As discovered by Venda Valet Ltd [2016] TC 05321 and Vickers Reynolds & Co (Lye) Ltd [2007] BVC 4,028 if a company’s contractual restrictions are inadequate, input tax recovery will be blocked as the ‘unavailable for private use’ test will not be met.

Charging for private use

If a charge is made for the private use of a vehicle which is used for business purposes, the input tax block does not apply (the hiring of a vehicle being a business activity) and output tax is due on the hire charge.

Businesses which permit employees, directors or other persons to use their vehicles privately in exchange for a hire charge must ensure that the charge is set at a commercial level. Charging a non-commercial fee is regarded as making the vehicle available for private use (VAT (Input Tax) Order 1992 SI 1992/3222 art. 7(2G)(a)).

‘Relevant purpose’

If a car is used primarily for a relevant purpose, ie, as a taxi, for self-drive hire or for driving instruction, input tax recovery is not blocked, even if there is some private use.

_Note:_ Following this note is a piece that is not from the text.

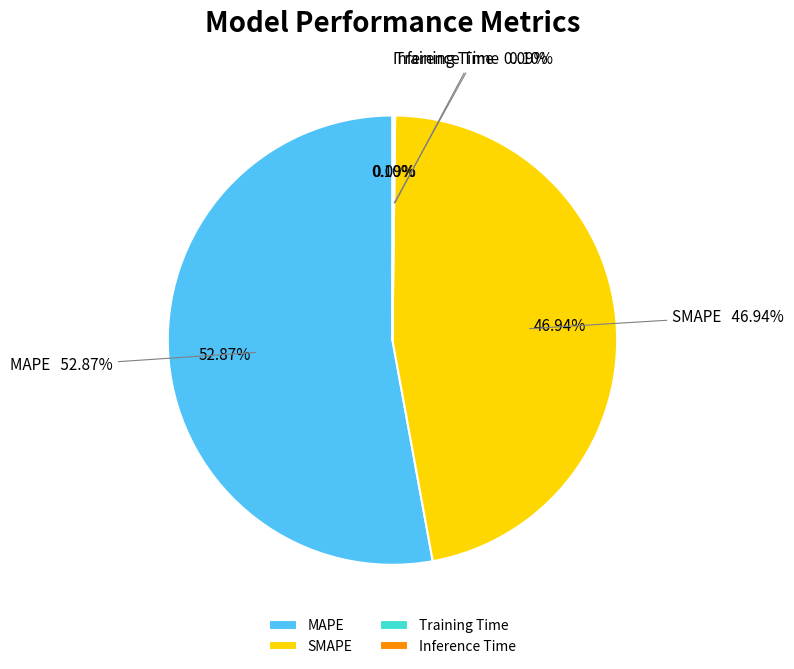

The SMAPE slice represents 47% of the pie. True or false?

True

Thus, for example, a driving instructor could recover VAT incurred on the purchase of a car even if it was their only vehicle and it was used for some private driving. However, businesses in this position should be mindful that use must be primarily for a relevant purpose and assess each case on its own merits.

Motor dealers and traders

We do not have space in this article to consider the position of motor dealers and traders in detail. The motor cars purchased as stock in trade by dealers, for hire by car leasing firms or as demonstrator vehicles are normally treated as having exclusive business use and the input tax block does not apply.

Such businesses must be mindful that private use of vehicles (unless a commercial charge is made, see above) could either trigger an output tax charge or prejudice input tax recovery in the first place and consult the relevant HMRC guidance.


Although it is relatively well known that an input tax block applies to the purchase of a car which is not exclusively for a business purpose, the detail of the definition of a car and the strictness of the exclusive business use condition are often overlooked.